__Saved data entries__

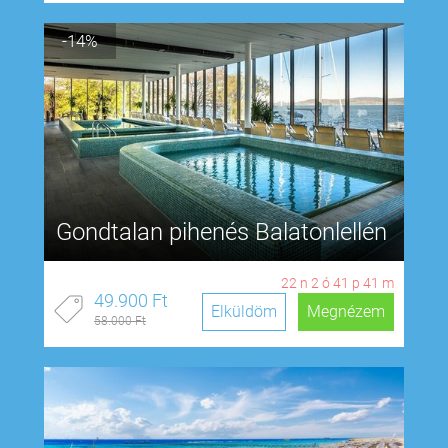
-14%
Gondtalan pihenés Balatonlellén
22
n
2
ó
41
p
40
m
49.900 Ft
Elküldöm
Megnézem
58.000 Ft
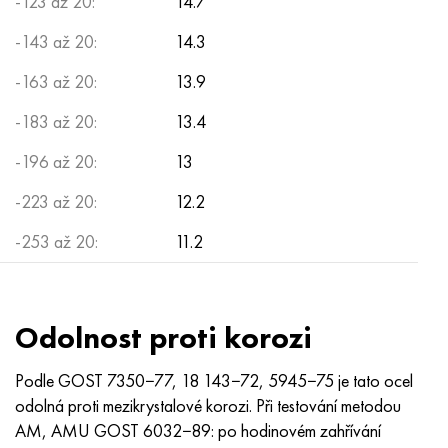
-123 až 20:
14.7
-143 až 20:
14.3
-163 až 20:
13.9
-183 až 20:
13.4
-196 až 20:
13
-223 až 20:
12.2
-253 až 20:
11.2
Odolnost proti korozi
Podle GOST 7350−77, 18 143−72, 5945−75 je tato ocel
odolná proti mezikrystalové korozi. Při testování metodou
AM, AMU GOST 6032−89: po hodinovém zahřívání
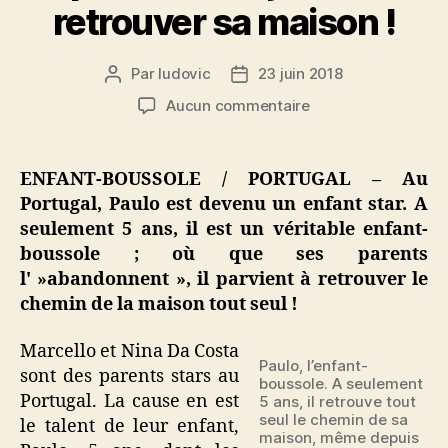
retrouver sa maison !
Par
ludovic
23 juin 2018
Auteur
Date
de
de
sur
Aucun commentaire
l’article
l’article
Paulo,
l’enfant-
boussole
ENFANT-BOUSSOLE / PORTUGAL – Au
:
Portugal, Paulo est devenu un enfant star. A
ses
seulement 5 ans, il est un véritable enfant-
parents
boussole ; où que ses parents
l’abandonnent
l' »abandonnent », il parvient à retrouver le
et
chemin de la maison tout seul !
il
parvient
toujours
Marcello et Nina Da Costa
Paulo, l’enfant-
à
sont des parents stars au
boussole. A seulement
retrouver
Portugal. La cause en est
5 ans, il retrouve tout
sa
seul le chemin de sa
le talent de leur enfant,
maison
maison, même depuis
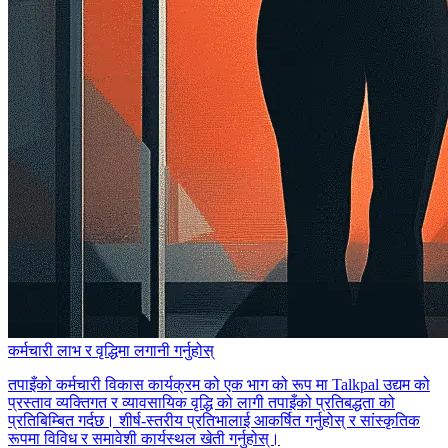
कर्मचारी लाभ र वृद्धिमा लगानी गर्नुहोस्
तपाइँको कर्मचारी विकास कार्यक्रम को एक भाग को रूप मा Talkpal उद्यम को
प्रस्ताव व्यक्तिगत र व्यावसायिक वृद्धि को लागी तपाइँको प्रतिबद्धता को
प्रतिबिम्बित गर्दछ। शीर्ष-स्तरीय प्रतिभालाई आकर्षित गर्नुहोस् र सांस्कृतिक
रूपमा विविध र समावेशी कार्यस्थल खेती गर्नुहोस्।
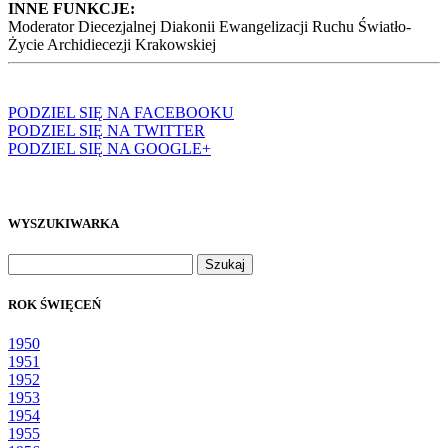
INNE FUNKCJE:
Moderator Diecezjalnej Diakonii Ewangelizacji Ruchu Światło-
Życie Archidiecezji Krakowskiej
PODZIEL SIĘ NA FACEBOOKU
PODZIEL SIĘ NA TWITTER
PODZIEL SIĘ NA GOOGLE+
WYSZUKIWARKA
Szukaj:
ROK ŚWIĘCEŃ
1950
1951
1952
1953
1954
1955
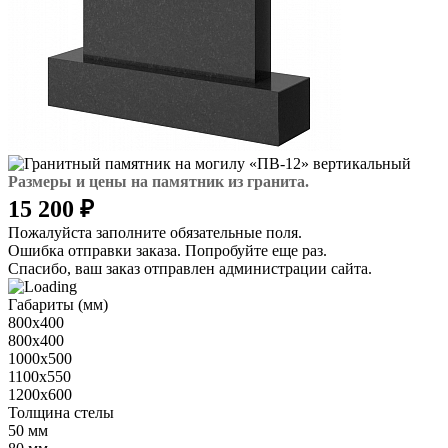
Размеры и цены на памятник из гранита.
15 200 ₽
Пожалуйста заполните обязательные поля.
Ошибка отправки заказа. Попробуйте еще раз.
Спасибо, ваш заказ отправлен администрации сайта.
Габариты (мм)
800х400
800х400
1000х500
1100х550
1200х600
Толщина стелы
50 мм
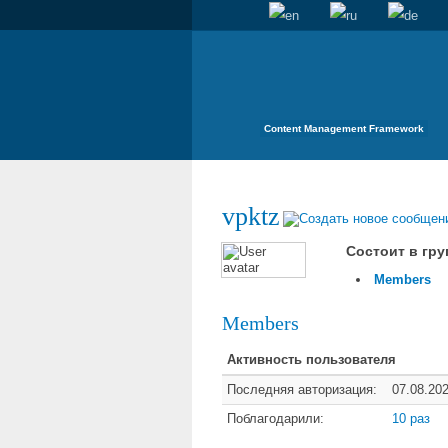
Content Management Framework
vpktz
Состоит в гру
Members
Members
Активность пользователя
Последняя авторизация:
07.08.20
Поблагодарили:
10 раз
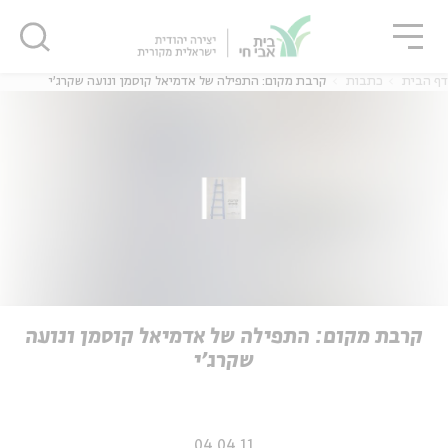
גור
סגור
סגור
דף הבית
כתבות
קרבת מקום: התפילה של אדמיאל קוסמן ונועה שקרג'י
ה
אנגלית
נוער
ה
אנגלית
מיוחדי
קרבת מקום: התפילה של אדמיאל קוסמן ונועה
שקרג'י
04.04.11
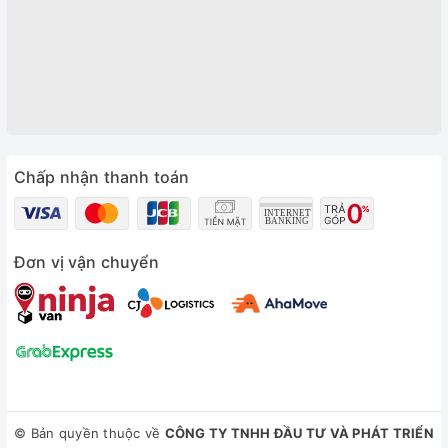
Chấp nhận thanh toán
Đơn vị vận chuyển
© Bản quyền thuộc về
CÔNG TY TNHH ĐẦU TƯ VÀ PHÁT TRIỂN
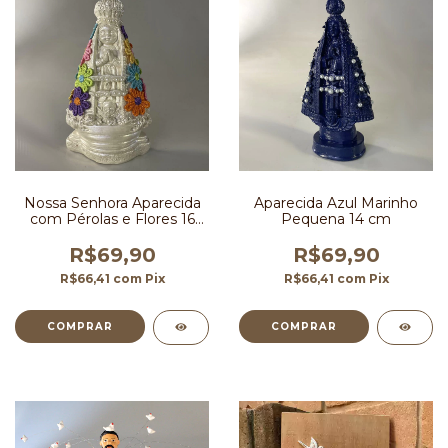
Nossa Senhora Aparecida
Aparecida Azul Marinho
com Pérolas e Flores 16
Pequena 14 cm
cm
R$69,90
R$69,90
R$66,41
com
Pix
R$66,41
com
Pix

__Task__
If an entry holds an image, omit that image and print the remainder exactly as it stands.

__Response to the task__
-14%
Gondtalan pihenés Balatonlellén
22
n
2
ó
41
p
40
m
49.900 Ft
Elküldöm
Megnézem
58.000 Ft
-123 až 20:
14.7
-143 až 20:
14.3
-163 až 20:
13.9
-183 až 20:
13.4
-196 až 20:
13
-223 až 20:
12.2
-253 až 20:
11.2
Odolnost proti korozi
Podle GOST 7350−77, 18 143−72, 5945−75 je tato ocel
odolná proti mezikrystalové korozi. Při testování metodou
AM, AMU GOST 6032−89: po hodinovém zahřívání
retrouver sa maison !
Par
ludovic
23 juin 2018
Auteur
Date
de
de
sur
Aucun commentaire
l’article
l’article
Paulo,
l’enfant-
boussole
ENFANT-BOUSSOLE / PORTUGAL – Au
:
Portugal, Paulo est devenu un enfant star. A
ses
seulement 5 ans, il est un véritable enfant-
parents
boussole ; où que ses parents
l’abandonnent
l' »abandonnent », il parvient à retrouver le
et
chemin de la maison tout seul !
il
parvient
toujours
Marcello et Nina Da Costa
Paulo, l’enfant-
à
sont des parents stars au
boussole. A seulement
retrouver
Portugal. La cause en est
5 ans, il retrouve tout
sa
seul le chemin de sa
le talent de leur enfant,
maison
maison, même depuis
कर्मचारी लाभ र वृद्धिमा लगानी गर्नुहोस्
तपाइँको कर्मचारी विकास कार्यक्रम को एक भाग को रूप मा Talkpal उद्यम को
प्रस्ताव व्यक्तिगत र व्यावसायिक वृद्धि को लागी तपाइँको प्रतिबद्धता को
प्रतिबिम्बित गर्दछ। शीर्ष-स्तरीय प्रतिभालाई आकर्षित गर्नुहोस् र सांस्कृतिक
रूपमा विविध र समावेशी कार्यस्थल खेती गर्नुहोस्।
INNE FUNKCJE:
Moderator Diecezjalnej Diakonii Ewangelizacji Ruchu Światło-
Życie Archidiecezji Krakowskiej
PODZIEL SIĘ NA FACEBOOKU
PODZIEL SIĘ NA TWITTER
PODZIEL SIĘ NA GOOGLE+
WYSZUKIWARKA
Szukaj:
ROK ŚWIĘCEŃ
1950
1951
1952
1953
1954
1955
Размеры и цены на памятник из гранита.
15 200 ₽
Пожалуйста заполните обязательные поля.
Ошибка отправки заказа. Попробуйте еще раз.
Спасибо, ваш заказ отправлен администрации сайта.
Габариты (мм)
800х400
800х400
1000х500
1100х550
1200х600
Толщина стелы
50 мм
Content Management Framework
vpktz
Состоит в гру
Members
Members
Активность пользователя
Последняя авторизация:
07.08.20
Поблагодарили:
10 раз
גור
סגור
סגור
דף הבית
כתבות
קרבת מקום: התפילה של אדמיאל קוסמן ונועה שקרג'י
ה
אנגלית
נוער
ה
אנגלית
מיוחדי
קרבת מקום: התפילה של אדמיאל קוסמן ונועה
שקרג'י
04.04.11
Chấp nhận thanh toán
Đơn vị vận chuyển
© Bản quyền thuộc về
CÔNG TY TNHH ĐẦU TƯ VÀ PHÁT TRIỂN
Nossa Senhora Aparecida
Aparecida Azul Marinho
com Pérolas e Flores 16
Pequena 14 cm
cm
R$69,90
R$69,90
R$66,41
com
Pix
R$66,41
com
Pix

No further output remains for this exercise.